The account had gone into corporate debt restructuring in 2002, with a debt of Rs 2,800 crore, according to an Economic Times report. It, however, managed to exit the CDR ahead of schedule in 2006.
A new cycle of distress began after the rapid expansion at Essar Steel’s Hazira steel operations at the turn of the decade. The expansion plan failed due to delay in environmental approvals and non-availability of natural gas, which was necessary for the plant to work at maximum efficiency.
By 2015, the company was saddled with financial creditor dues exceeding Rs 49,000 crore.
That year, the lenders made a first attempt to get the promoter family out of the driving seat at the company. At the time, the company was facing severe liquidity issues because of a drop in commodity prices and a failed expansion plan at its Hazira steel plant.
At a meeting in November 2015, the lenders to Essar Steel, led by State Bank of India and ICICI Bank Ltd., had discussed the option of converting a portion of the company’s debt into majority equity, which could be sold to potential investors later. Two bankers with direct knowledge confirmed these proceedings.
However, the plan was put on hold after the Ruia family told the lenders that they were willing to sell the company through an M&A process. The lenders appointed SBI Capital Markets and ICICI Securities to look for potential buyers, Essar Steel had confirmed then.
While the search for a new bidder was on, the RBI concluded its asset quality review and asked banks to classify multiple large accounts, including Essar Steel, as non-performing assets by March 2016. The NPA-tag made things worse for the stressed steel company. Lenders decided to drive the sale process, the bankers quoted above said. Nothing came of the process though.

» **Chart analysis data**:
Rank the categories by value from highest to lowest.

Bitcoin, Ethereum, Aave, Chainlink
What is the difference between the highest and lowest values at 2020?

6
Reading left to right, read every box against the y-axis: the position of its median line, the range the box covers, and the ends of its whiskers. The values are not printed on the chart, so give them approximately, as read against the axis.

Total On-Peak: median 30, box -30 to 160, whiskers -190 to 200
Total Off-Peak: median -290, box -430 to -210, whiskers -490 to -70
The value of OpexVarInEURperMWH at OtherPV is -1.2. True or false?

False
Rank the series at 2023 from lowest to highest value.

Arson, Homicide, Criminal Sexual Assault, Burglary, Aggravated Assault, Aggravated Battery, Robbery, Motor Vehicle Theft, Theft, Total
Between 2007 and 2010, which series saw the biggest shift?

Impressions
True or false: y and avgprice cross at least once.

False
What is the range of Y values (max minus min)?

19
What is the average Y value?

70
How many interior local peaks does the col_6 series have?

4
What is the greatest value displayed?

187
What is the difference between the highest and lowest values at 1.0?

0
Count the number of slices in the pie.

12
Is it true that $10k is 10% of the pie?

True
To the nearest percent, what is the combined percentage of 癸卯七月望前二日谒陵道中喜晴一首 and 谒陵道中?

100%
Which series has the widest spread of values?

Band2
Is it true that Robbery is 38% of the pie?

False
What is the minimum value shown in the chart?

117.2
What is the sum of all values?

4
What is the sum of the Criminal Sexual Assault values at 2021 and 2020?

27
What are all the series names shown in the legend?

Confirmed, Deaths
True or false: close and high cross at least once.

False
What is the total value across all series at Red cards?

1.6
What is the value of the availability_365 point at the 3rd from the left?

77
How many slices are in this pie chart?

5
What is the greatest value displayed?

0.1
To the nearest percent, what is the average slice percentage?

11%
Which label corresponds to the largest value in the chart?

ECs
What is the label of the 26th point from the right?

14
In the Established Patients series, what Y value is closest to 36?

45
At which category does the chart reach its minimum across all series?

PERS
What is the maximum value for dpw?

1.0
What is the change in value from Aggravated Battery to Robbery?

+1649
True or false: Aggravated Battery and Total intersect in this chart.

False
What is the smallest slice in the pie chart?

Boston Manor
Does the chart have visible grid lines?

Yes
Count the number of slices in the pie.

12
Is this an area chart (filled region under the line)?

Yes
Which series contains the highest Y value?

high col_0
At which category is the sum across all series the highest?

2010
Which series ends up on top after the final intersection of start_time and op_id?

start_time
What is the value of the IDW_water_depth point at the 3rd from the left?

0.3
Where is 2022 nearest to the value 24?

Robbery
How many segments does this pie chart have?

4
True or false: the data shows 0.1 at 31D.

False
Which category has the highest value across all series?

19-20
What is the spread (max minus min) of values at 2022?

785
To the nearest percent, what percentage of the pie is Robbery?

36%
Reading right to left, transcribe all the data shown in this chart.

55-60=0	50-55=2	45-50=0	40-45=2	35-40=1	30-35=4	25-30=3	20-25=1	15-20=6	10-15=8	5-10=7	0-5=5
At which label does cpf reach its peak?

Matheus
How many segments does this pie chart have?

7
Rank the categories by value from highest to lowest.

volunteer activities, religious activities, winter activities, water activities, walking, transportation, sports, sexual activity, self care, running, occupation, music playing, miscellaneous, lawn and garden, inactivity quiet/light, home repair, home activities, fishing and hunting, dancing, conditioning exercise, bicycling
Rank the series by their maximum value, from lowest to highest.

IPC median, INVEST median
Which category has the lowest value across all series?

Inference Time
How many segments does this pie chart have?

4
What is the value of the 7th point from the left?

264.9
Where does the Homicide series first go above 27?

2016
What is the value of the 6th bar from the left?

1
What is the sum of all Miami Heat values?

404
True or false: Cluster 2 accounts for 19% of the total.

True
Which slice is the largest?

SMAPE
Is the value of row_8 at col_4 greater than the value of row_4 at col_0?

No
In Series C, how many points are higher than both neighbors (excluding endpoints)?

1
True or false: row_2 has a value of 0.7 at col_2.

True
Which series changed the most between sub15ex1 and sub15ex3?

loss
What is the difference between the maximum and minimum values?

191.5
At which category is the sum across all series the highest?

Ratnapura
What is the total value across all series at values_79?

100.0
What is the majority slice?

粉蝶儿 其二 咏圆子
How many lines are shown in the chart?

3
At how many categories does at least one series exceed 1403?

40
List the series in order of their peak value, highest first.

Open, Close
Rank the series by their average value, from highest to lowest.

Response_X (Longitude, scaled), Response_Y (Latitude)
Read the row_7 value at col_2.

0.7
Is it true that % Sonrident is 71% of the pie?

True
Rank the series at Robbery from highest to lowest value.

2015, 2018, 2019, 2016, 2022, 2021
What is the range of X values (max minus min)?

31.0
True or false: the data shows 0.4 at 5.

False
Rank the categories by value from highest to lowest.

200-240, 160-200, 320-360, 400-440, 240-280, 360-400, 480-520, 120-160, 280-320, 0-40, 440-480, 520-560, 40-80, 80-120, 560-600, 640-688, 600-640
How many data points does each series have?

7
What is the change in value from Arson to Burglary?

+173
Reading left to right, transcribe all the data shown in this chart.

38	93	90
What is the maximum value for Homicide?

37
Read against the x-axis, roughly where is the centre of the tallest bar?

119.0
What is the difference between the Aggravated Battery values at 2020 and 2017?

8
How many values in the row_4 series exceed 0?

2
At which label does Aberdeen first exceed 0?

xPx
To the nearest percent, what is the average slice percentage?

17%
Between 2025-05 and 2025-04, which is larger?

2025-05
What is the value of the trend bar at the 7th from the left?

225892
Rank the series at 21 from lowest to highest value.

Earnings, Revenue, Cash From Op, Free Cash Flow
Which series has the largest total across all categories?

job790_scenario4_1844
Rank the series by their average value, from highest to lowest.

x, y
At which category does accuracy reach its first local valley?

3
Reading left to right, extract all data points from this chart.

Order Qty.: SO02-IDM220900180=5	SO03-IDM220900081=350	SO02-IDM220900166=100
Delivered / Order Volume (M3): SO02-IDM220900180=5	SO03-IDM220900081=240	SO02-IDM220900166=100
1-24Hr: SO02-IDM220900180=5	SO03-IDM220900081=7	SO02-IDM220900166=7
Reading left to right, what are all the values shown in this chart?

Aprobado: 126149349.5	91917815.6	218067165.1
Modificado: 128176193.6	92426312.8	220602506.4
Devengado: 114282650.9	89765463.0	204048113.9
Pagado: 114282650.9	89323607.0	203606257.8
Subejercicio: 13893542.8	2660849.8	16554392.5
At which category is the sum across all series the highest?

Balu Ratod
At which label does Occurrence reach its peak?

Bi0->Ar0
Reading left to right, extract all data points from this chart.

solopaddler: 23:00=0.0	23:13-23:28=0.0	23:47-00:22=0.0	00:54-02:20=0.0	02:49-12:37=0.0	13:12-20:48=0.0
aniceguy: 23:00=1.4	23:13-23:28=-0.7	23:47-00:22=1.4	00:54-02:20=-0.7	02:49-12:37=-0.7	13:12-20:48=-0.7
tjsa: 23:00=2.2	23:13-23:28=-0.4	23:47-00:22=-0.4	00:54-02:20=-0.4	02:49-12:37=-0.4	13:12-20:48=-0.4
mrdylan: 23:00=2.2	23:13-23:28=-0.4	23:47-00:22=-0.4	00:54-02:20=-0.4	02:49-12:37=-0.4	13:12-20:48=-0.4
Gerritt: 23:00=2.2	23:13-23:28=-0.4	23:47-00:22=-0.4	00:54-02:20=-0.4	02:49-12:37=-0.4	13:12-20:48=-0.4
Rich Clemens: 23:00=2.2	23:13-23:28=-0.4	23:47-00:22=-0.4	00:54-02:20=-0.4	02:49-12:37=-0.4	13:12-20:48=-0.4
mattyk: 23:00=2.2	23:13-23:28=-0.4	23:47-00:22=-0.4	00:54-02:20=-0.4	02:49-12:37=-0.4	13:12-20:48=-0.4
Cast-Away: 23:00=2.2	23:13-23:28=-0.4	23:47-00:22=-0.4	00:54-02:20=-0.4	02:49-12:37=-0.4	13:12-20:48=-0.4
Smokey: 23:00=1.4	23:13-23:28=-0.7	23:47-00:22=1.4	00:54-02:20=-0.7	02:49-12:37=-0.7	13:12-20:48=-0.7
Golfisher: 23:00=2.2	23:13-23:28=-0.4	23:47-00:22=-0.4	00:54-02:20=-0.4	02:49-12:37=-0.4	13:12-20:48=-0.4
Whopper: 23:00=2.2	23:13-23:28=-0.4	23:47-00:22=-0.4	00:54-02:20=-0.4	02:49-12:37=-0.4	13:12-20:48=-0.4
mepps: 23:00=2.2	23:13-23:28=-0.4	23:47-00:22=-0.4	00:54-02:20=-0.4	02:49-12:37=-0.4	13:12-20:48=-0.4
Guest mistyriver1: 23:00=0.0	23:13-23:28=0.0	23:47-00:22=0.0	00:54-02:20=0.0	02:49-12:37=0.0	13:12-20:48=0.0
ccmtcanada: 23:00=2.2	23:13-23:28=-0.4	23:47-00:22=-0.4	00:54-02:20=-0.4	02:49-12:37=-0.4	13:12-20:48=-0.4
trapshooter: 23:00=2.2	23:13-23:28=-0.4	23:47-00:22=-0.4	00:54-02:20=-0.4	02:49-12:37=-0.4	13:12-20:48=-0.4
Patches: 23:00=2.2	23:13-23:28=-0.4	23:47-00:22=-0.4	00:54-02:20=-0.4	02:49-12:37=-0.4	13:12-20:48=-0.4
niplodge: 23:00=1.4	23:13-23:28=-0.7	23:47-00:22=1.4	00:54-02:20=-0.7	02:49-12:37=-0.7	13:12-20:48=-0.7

» **EXERCISE BRIEF**:
Pick up the passage on Essar Steel's debt troubles after its last sentence and carry it forward.

» **REPLY TO THE TASK**:
The Many Twists And Turns
In October 2016, Essar Steel submitted a resolution plan to its lenders. It involved Rs 1,700 crore equity infusion from U.S.-based hedge fund, Farallon Capital, in exchange for 24 percent equity in the company. The plan also involved conversion of a portion of the company’s debt into 36 percent equity to be held by the lenders. The Ruias, with 40 percent equity remaining, intended to remain in control of that asset.
Discussions around that plan continued for some time.
However, in June 2017, Farallon Capital confirmed to BloombergQuint that it had never entered into any agreement to fund Essar Steel.
Around the same time, lenders had received a list of 12 stressed accounts from the RBI for immediate insolvency action. Essar Steel’s name featured among the largest of the 12 accounts. Insolvency became a reality. The account was finally admitted to the National Company Law Tribunal in August 2017.
The 29A Nail In The Coffin
As companies like Essar went into insolvency, there was still the possibility that promoters would be able to get their businesses back.
“We have sufficient fire power to do that,” Prashant Ruia had told BloombergQuint in an interview in August, 2017.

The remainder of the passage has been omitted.